▸ TEKS SUMBER

· · ·

Mohon tunggu...
soleman montori
soleman montori Mohon Tunggu... -

Soleman Montori

Selanjutnya

Tutup

Catatan Pilihan

Save KPK, Tegakan Penegak Hukumnya

26 Januari 2015   17:49 Diperbarui: 17 Juni 2015   12:21 58
+
Laporkan Konten
Laporkan Akun
Kompasiana adalah platform blog. Konten ini menjadi tanggung jawab bloger dan tidak mewakili pandangan redaksi Kompas.
Lihat foto
Bagikan ide kreativitasmu dalam bentuk konten di Kompasiana | Sumber gambar: Freepik

Oleh: SOLEMAN MONTORI

Kehadiran KPK pada tahun 2003 bagai cahaya lilin di tengah kegelapan. Pembentukannyatidak dirancang dengan pemikiran sesaat. Bersifat independen dan bebas dari pengaruh kekuasaan. Sejarah korupsi yang lama dan panjang, berurat akar kuat, menjadi “budaya” dan nampaknya sulit diberantas, namun dengan adanya KPK ternyata bisa ditanggulangi, diatasi dan diberantas.

Kiprah KPK selalu mendapat perhatian khusus dari masyarakat. Maklum KPK adalah lembaga zero tolerance terhadap ketidakbenaran (korupsi). Wajar jika masyarakat mendukungnya. Tapi hendaknya pembelaan dan dukungan tidak diberikan secara buta.

Sebagai bagian dari elemen masyarakat, saya melihat sangat keliru jika Presiden Joko Widodo dihujat dan didesak untuk menegakan hukum dengan cara melawan hukum. Hukum harus di atas masyarakat, bukan masyarakat berada di atas hukum.

· · ·

▸ DATA TERCATAT
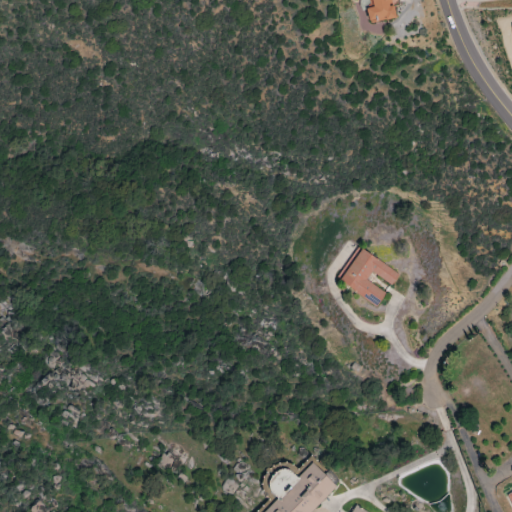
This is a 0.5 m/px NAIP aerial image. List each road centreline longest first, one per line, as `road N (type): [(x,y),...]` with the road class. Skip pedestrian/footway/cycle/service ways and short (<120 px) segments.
road 1 (residential): [(511,281),(442,349),(438,397)]
road 2 (residential): [(447,0),(466,50),(511,116)]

· · ·

▸ ARAHAN TUGAS 1
Tulis ulang paragraf teks sumber yang diawali "Kiprah KPK selalu mendapat" dalam satu kalimat yang lebih ringkas tanpa menghilangkan fakta utamanya.
▸ ARAHAN TUGAS 2
Menurut teks sumber, pada tahun berapa KPK hadir?

▸ JAWABAN TERTULIS 1
KPK selalu diperhatikan masyarakat dan wajar didukung karena tidak menoleransi korupsi, tetapi pembelaan dan dukungan itu hendaknya tidak diberikan secara buta.

▸ JAWABAN TERTULIS 2
Tahun 2003.